*** SOURCE MATERIAL ***
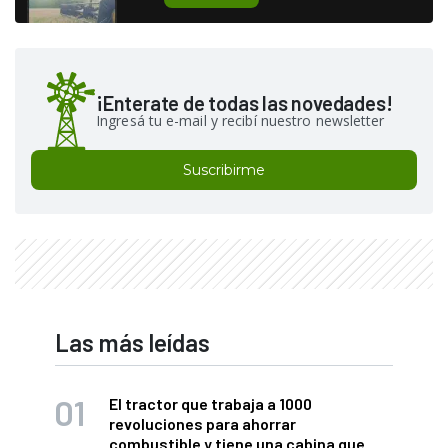
¡Enterate de todas las novedades!
Ingresá tu e-mail y recibí nuestro newsletter
Suscribirme
Las más leídas
El tractor que trabaja a 1000
revoluciones para ahorrar
combustible y tiene una cabina que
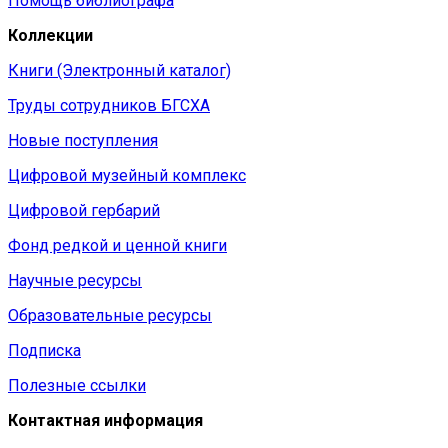
Помощь библиографа
Коллекции
Книги (Электронный каталог)
Труды сотрудников БГСХА
Новые поступления
Цифровой музейный комплекс
Цифровой гербарий
Фонд редкой и ценной книги
Научные ресурсы
Образовательные ресурсы
Подписка
Полезные ссылки
Контактная информация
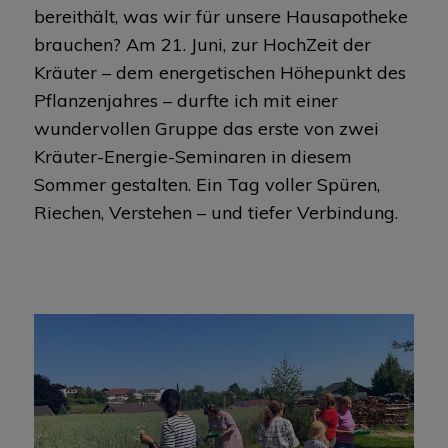
bereithält, was wir für unsere Hausapotheke
brauchen? Am 21. Juni, zur HochZeit der
Kräuter – dem energetischen Höhepunkt des
Pflanzenjahres – durfte ich mit einer
wundervollen Gruppe das erste von zwei
Kräuter-Energie-Seminaren in diesem
Sommer gestalten. Ein Tag voller Spüren,
Riechen, Verstehen – und tiefer Verbindung.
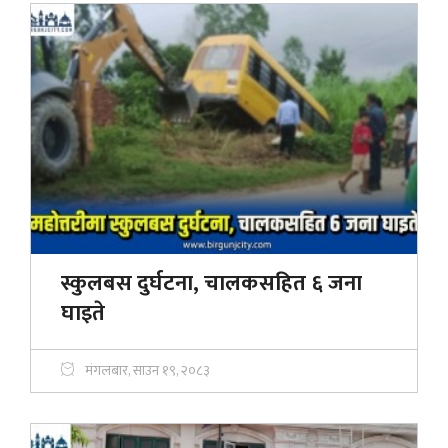
स्कुलबस दुर्घटना, चालकसहित ६ जना
घाइते
मंगलबार, साउन १९, २०८३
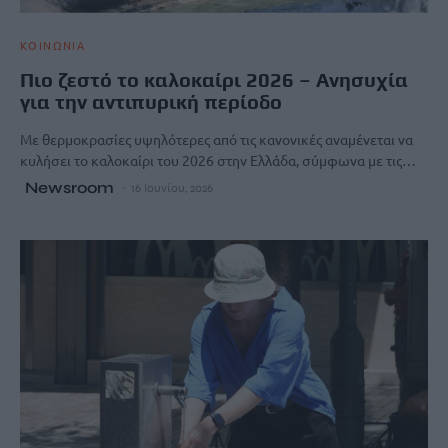
ΚΟΙΝΩΝΙΑ
Πιο ζεστό το καλοκαίρι 2026 – Ανησυχία
για την αντιπυρική περίοδο
Με θερμοκρασίες υψηλότερες από τις κανονικές αναμένεται να
κυλήσει το καλοκαίρι του 2026 στην Ελλάδα, σύμφωνα με τις…
Newsroom
16 Ιουνίου, 2026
*** End of SOURCE MATERIAL ***
• **WHAT YOU NEED TO DO**:
For this exercise, transcribe the entries above exactly, without any pictures.

• **SOLUTION FOR THIS TASK**:
¡Enterate de todas las novedades!
Ingresá tu e-mail y recibí nuestro newsletter
Suscribirme
Las más leídas
El tractor que trabaja a 1000
revoluciones para ahorrar
combustible y tiene una cabina que
Помощь библиографа
Коллекции
Книги (Электронный каталог)
Труды сотрудников БГСХА
Новые поступления
Цифровой музейный комплекс
Цифровой гербарий
Фонд редкой и ценной книги
Научные ресурсы
Образовательные ресурсы
Подписка
Полезные ссылки
Контактная информация
bereithält, was wir für unsere Hausapotheke
brauchen? Am 21. Juni, zur HochZeit der
Kräuter – dem energetischen Höhepunkt des
Pflanzenjahres – durfte ich mit einer
wundervollen Gruppe das erste von zwei
Kräuter-Energie-Seminaren in diesem
Sommer gestalten. Ein Tag voller Spüren,
Riechen, Verstehen – und tiefer Verbindung.
स्कुलबस दुर्घटना, चालकसहित ६ जना
घाइते
मंगलबार, साउन १९, २०८३
ΚΟΙΝΩΝΙΑ
Πιο ζεστό το καλοκαίρι 2026 – Ανησυχία
για την αντιπυρική περίοδο
Με θερμοκρασίες υψηλότερες από τις κανονικές αναμένεται να
κυλήσει το καλοκαίρι του 2026 στην Ελλάδα, σύμφωνα με τις…
Newsroom
16 Ιουνίου, 2026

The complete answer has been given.